### Data section:
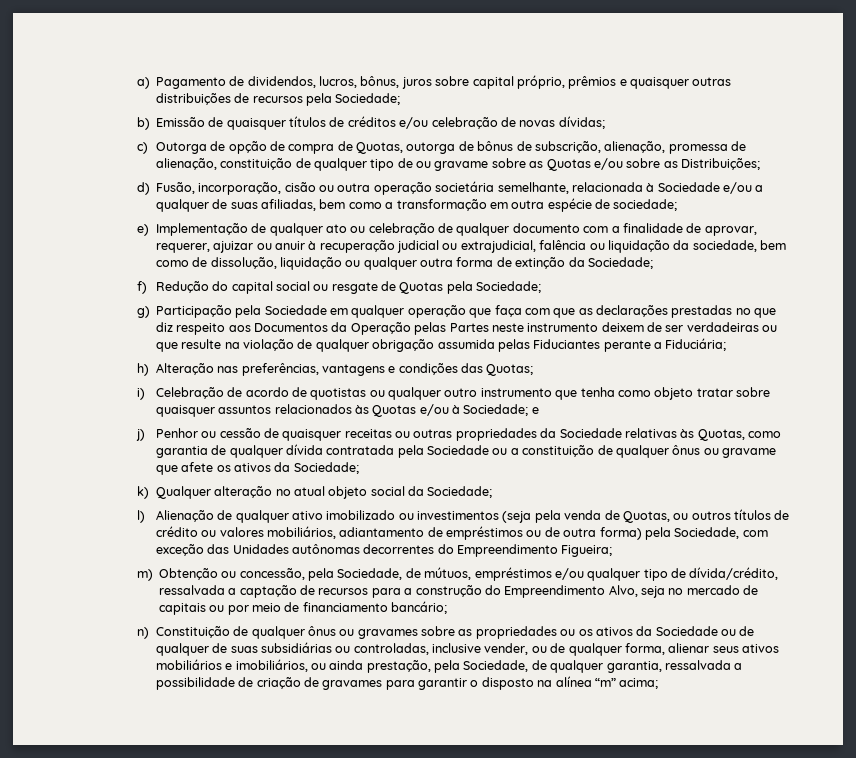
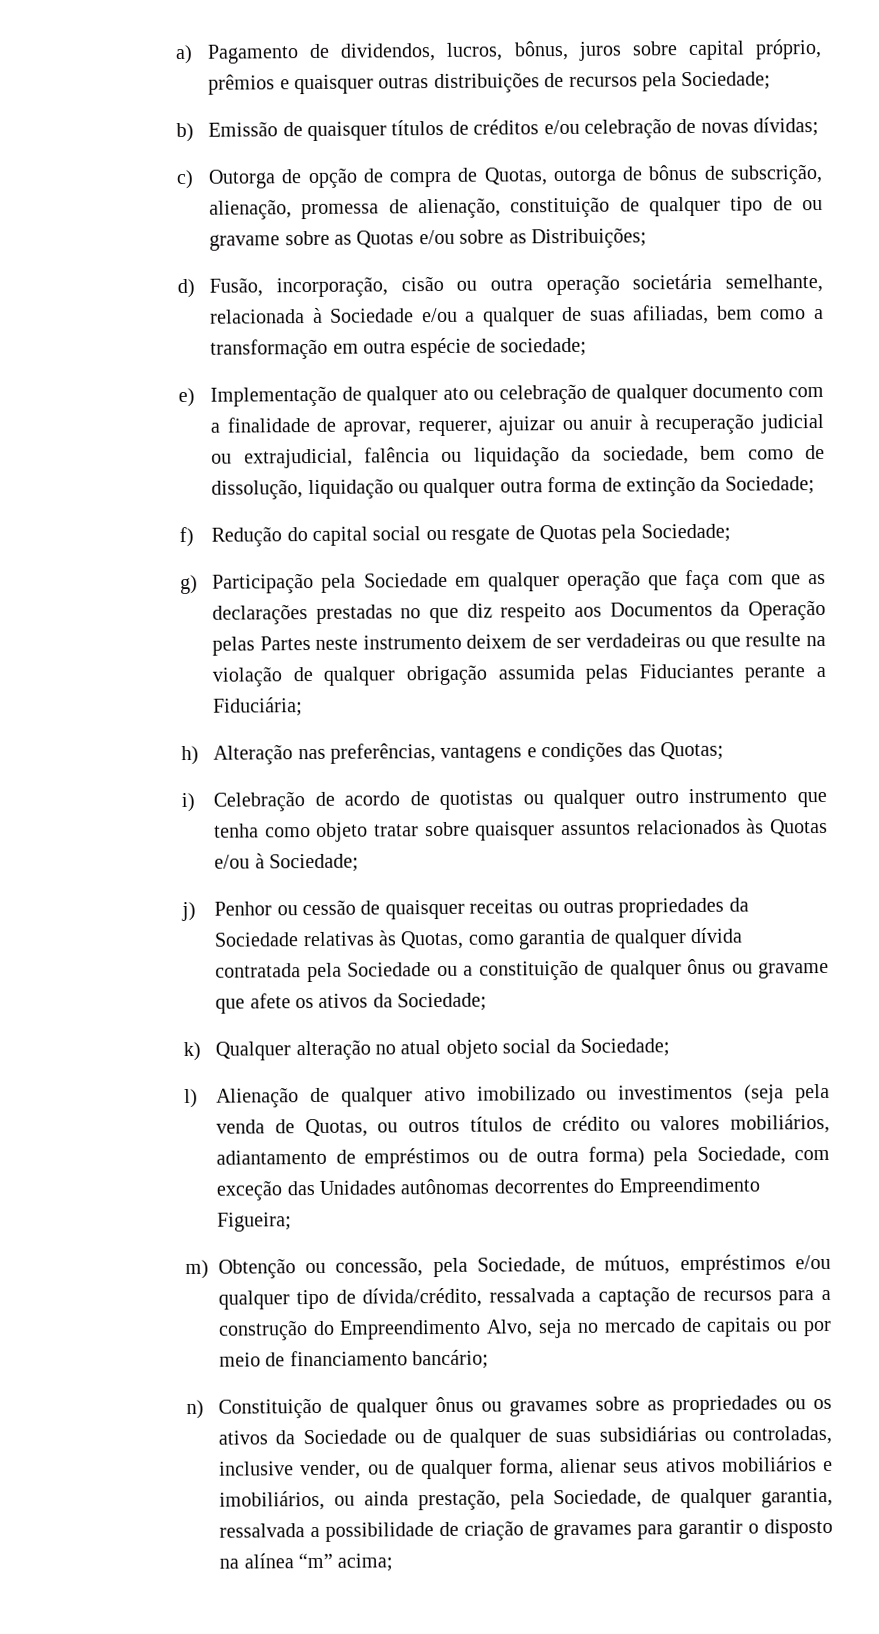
[531,407,539,414] e -> (359, 863) none

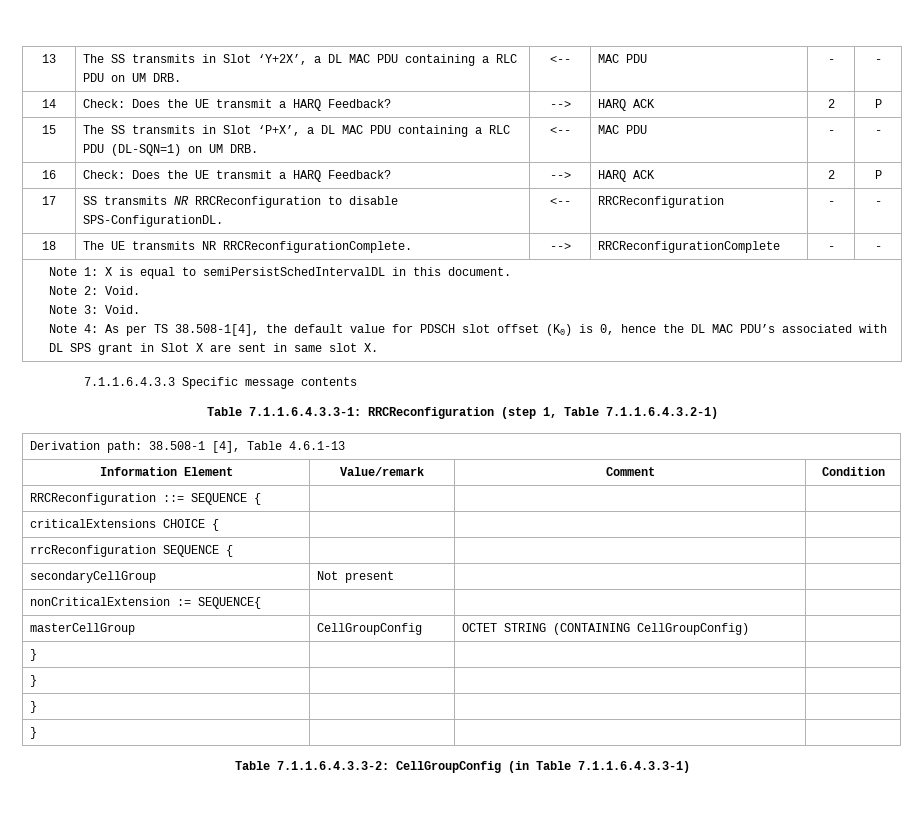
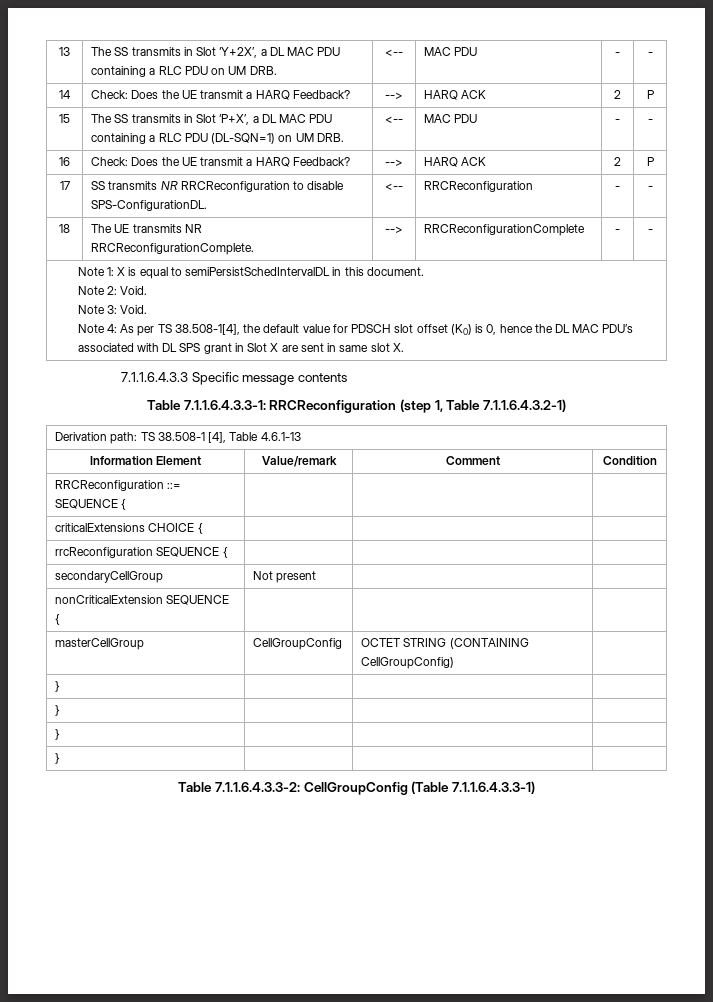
(142, 447) none -> [140,432,155,441] TS
[176,597,261,609] := SEQUENCE{ -> [166,595,230,605] [55,614,61,625] SEQUENCE {
[507,761,571,773] (in Table -> [411,781,450,794] (Table

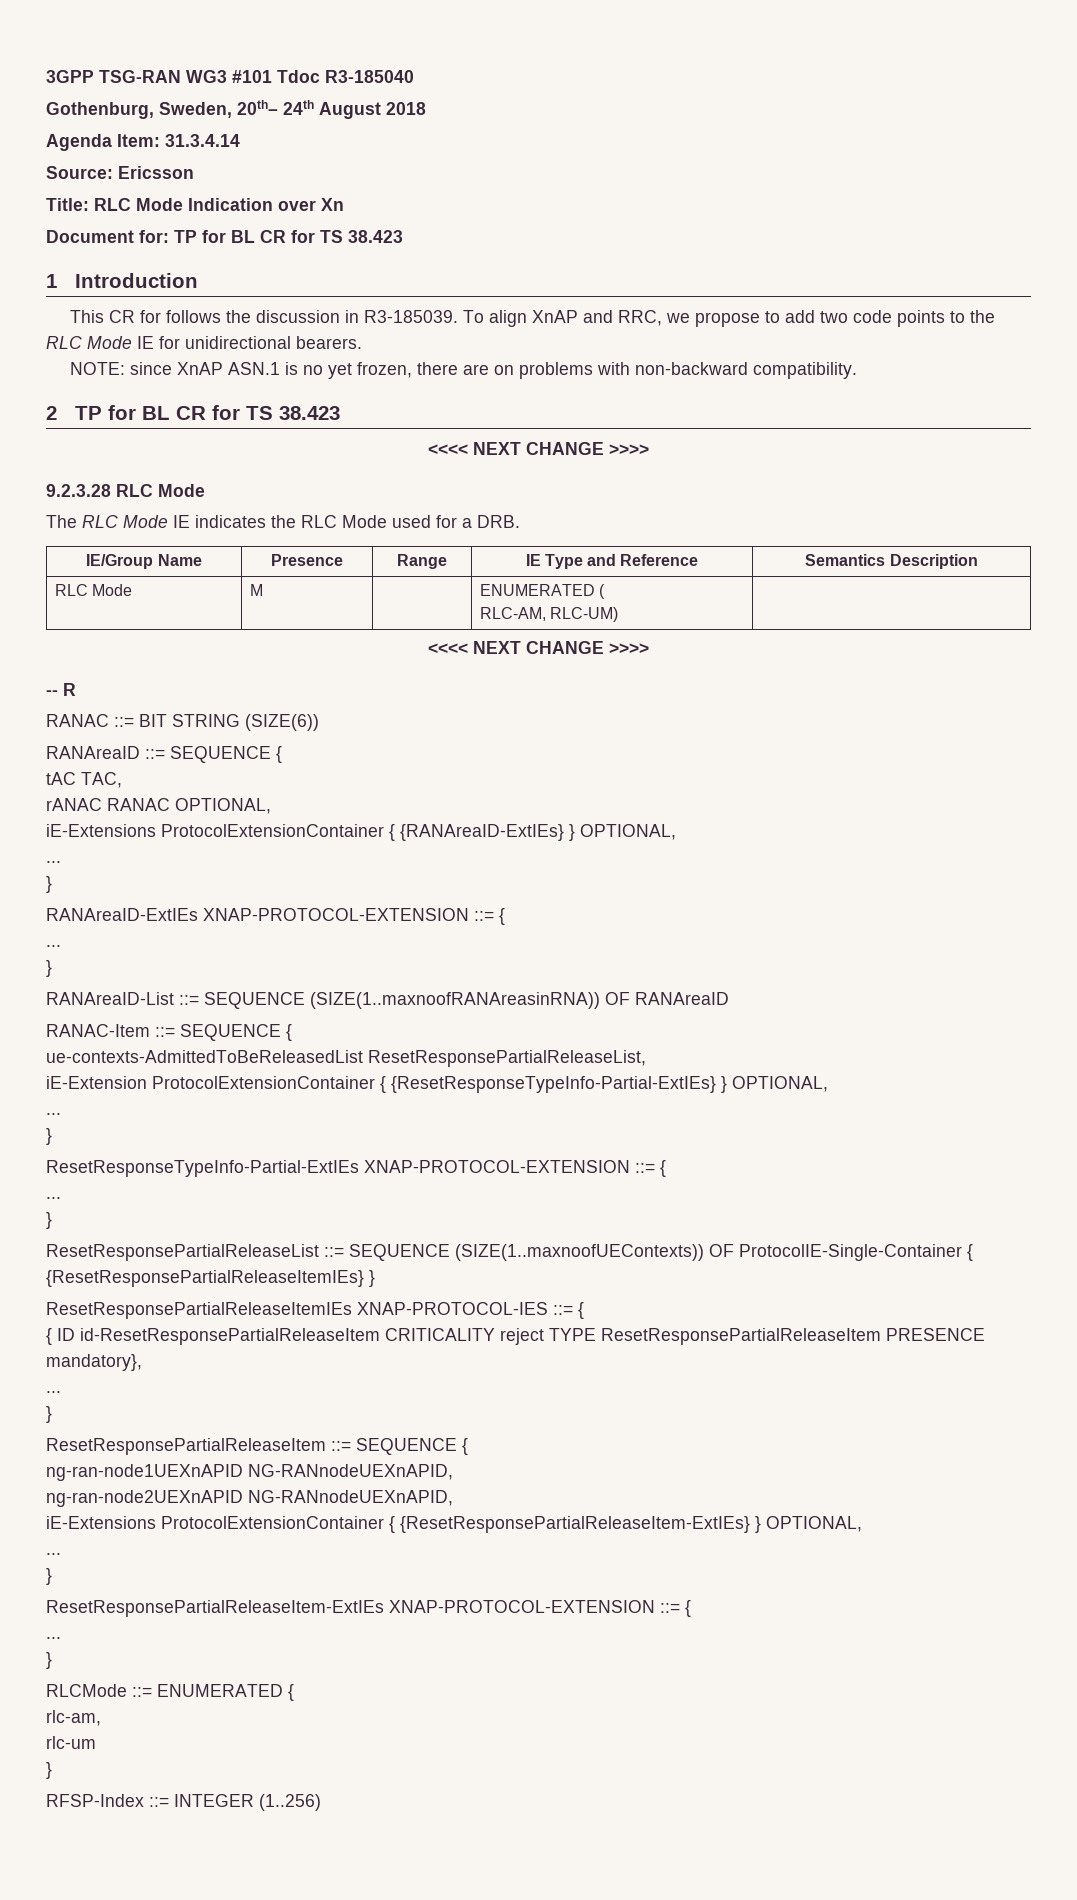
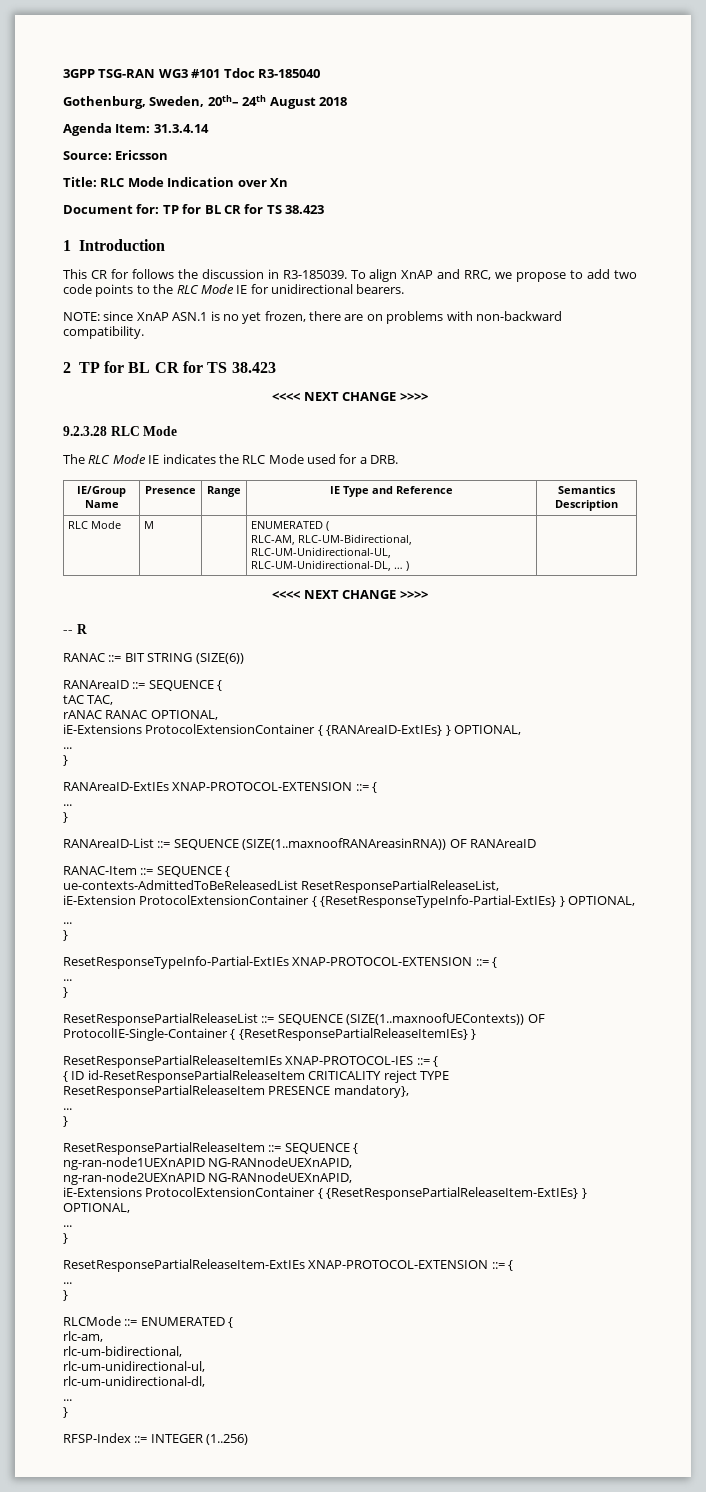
[550,607,619,622] RLC-UM) -> [298,534,413,545] [251,547,392,558] [251,560,410,571] RLC-UM-Bidirectional, RLC-UM-Unidirectional-UL, RLC-UM-Unidirectional-DL, … )
[46,1736,96,1749] rlc-um -> [63,1346,182,1357] [63,1361,205,1372] [63,1376,205,1387] [63,1399,72,1401] rlc-um-bidirectional, // rlc-um-unidirectional-ul, // rlc-um-unidirectional-dl, // ...

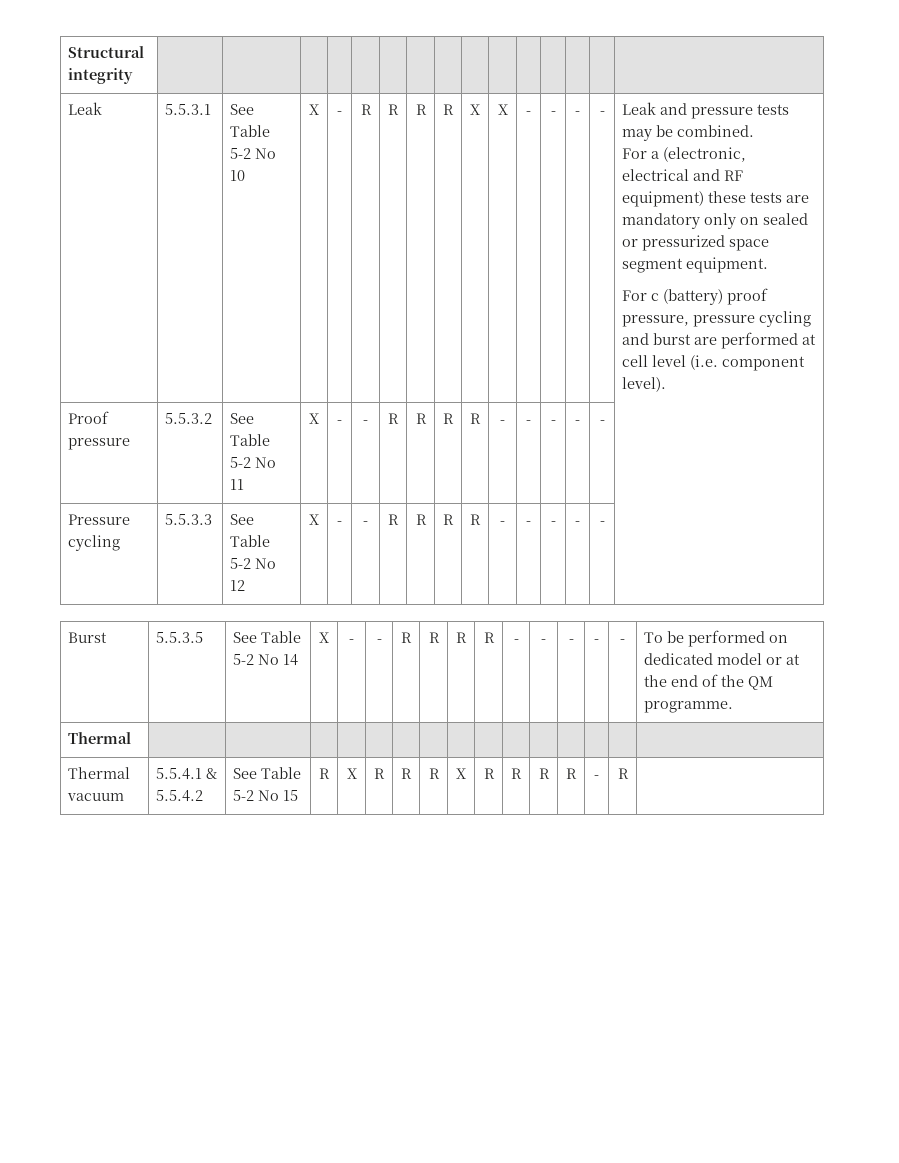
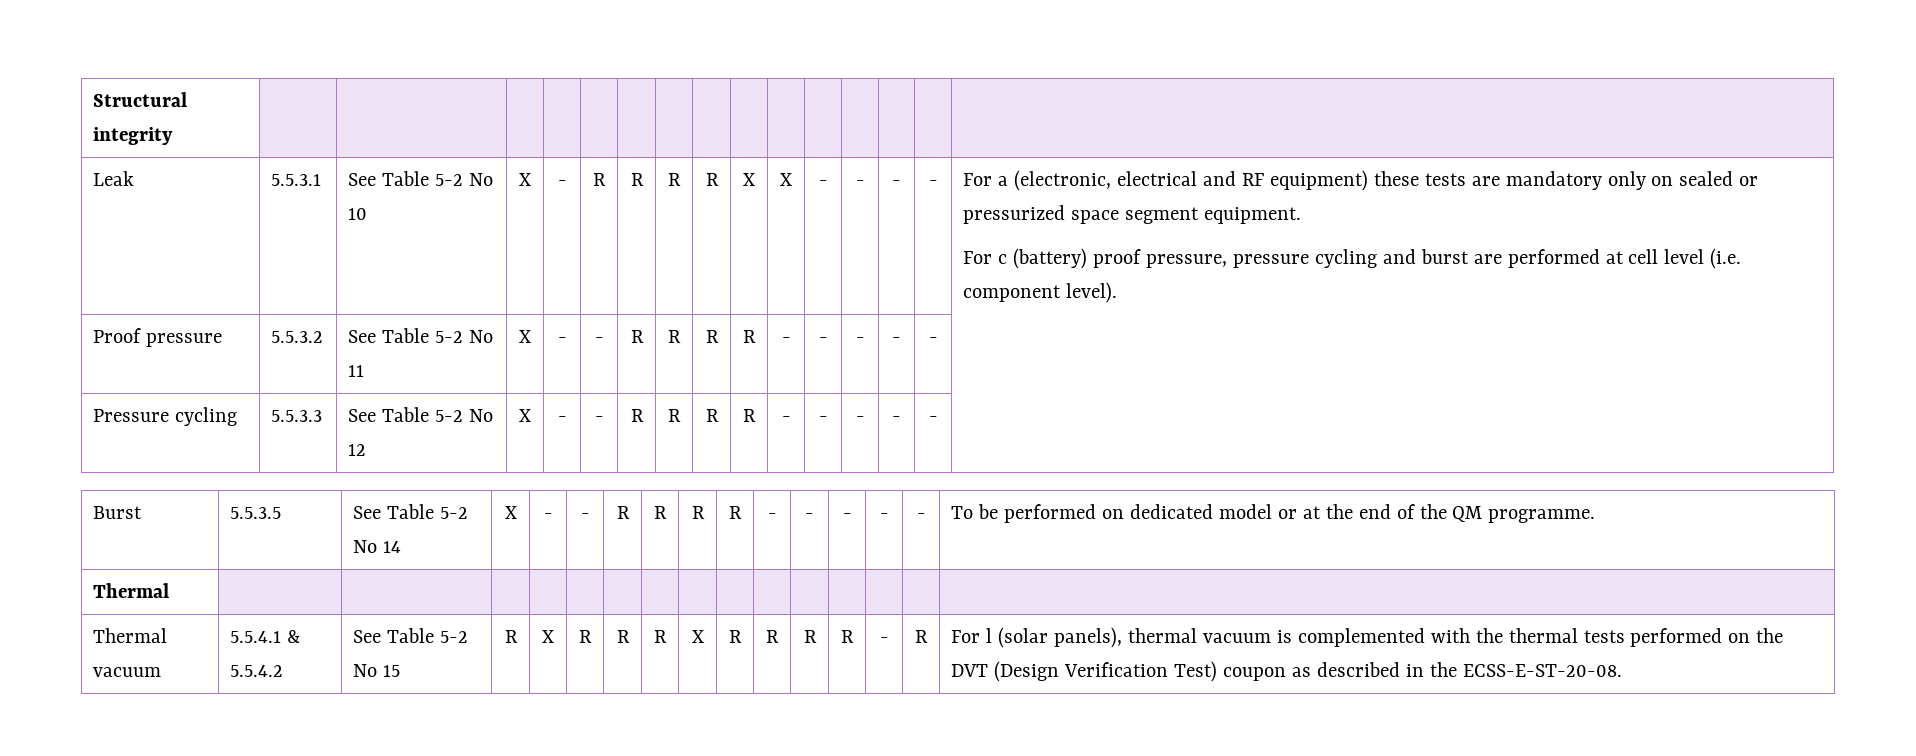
[622,102,790,119] [622,125,755,141] Leak and pressure tests may be combined. // -> (938, 183) none
(629, 773) none -> [951,627,1784,648] [951,661,1622,682] For l (solar panels), thermal vacuum is complemented with the thermal tests performed on the DVT (Design Verification Test) coupon as described in the ECSS-E-ST-20-08.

### To do:
Your copy should hold only the lines from the line with "-> [166,595,230,605] [55,614,61,625]" through the end of the data above, both ends included, transcribed exactly and without pictures.

### Answer below:
[176,597,261,609] := SEQUENCE{ -> [166,595,230,605] [55,614,61,625] SEQUENCE {
[507,761,571,773] (in Table -> [411,781,450,794] (Table

[550,607,619,622] RLC-UM) -> [298,534,413,545] [251,547,392,558] [251,560,410,571] RLC-UM-Bidirectional, RLC-UM-Unidirectional-UL, RLC-UM-Unidirectional-DL, … )
[46,1736,96,1749] rlc-um -> [63,1346,182,1357] [63,1361,205,1372] [63,1376,205,1387] [63,1399,72,1401] rlc-um-bidirectional, // rlc-um-unidirectional-ul, // rlc-um-unidirectional-dl, // ...

[622,102,790,119] [622,125,755,141] Leak and pressure tests may be combined. // -> (938, 183) none
(629, 773) none -> [951,627,1784,648] [951,661,1622,682] For l (solar panels), thermal vacuum is complemented with the thermal tests performed on the DVT (Design Verification Test) coupon as described in the ECSS-E-ST-20-08.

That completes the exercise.